How to keep GP-leds on track

An increase in dealflow has shone a light on a number of roadblocks, including issues of alignment and short timelines

Challenging exit and fundraising conditions, high interest rates and a growing need for LP liquidity amid subdued distributions all laid the groundwork for more sponsors to shop assets on the GP-led market over the last year.

However, there is more activity than there is buyside capital to accommodate it, as affiliate title Private Equity International has found in its latest GP-Led Secondaries Special Report.

An increase in GP-led dealflow has implications for sponsors, existing LPs and secondaries investors. A rising number of GPs sought to move assets into continuation funds in 2023, whether to meet LP liquidity needs, gather additional capital to extend the value creation pathways of their trophy assets or as an alternative to narrowing exit options amid an icy M&A and IPO environment. While this has exacerbated the supply/demand imbalance, there are signs that the buyside is beginning to become better capitalised.

Faced with this growing number of continuation fund transactions coming across their desks – along with the relatively short timeframes in which to make roll or sell decisions – some LPs have been revamping their policies to give them more flexibility to invest in these processes.

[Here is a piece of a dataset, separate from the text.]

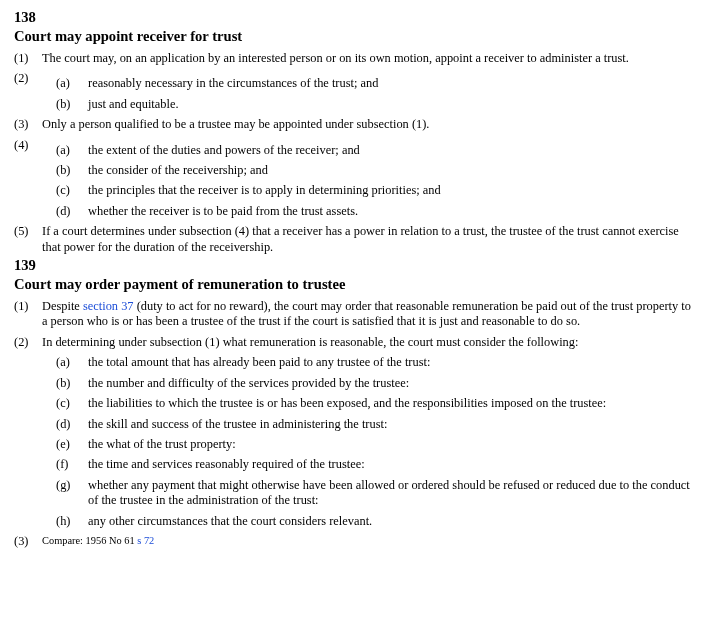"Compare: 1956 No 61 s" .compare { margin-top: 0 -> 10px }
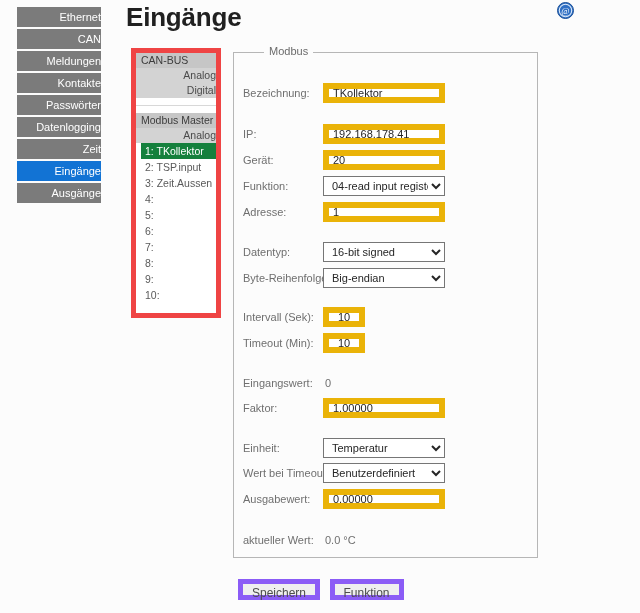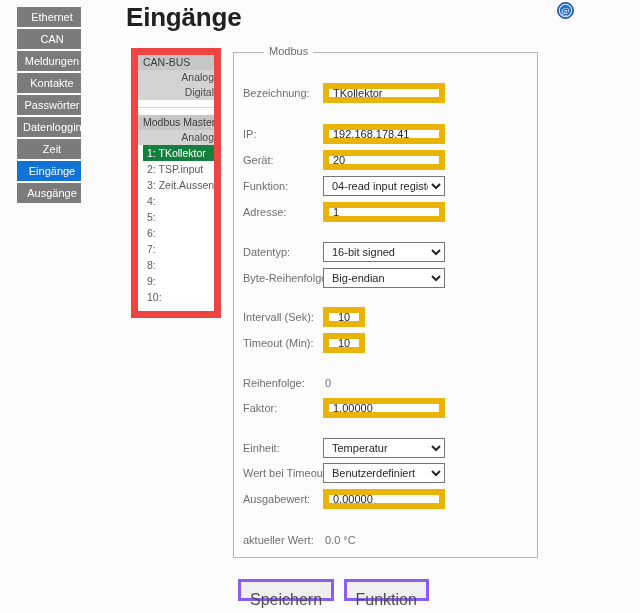"Ethernet" .nav-item { text-align: center -> right; width: 64px -> 84px }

Meanwhile, secondaries buyers have a greater range of deals to choose from and can therefore be more selective about where they deploy capital.

In such a competitive market, sponsors need to ensure all the pieces are in place to get their transactions successfully over the line. Alignment is key here, as is making sure these deals are done for the right reasons and with the right assets: a Lazard survey found that more than half of secondaries investor respondents experienced failed deals in at least 20 percent of the GP-leds they evaluated in 2023, citing mismatches in pricing and valuation expectations, issues with asset quality and performance, and a lack of capital among the top reasons for failure.

“It is important to be realistic about timelines because there are so many parties that need to get aligned,” HarbourVest Partners managing director Rajesh Senapati tells PEI. “You need to work backwards from the desired closing date, identify when the election deadline needs to be, when documents need to be drafted, how long the due diligence process needs to run, and then ultimately when the process needs to be launched.”

Keeping such timelines in mind and engaging with all parties as early as possible will be crucial to ensuring these transactions remain on track.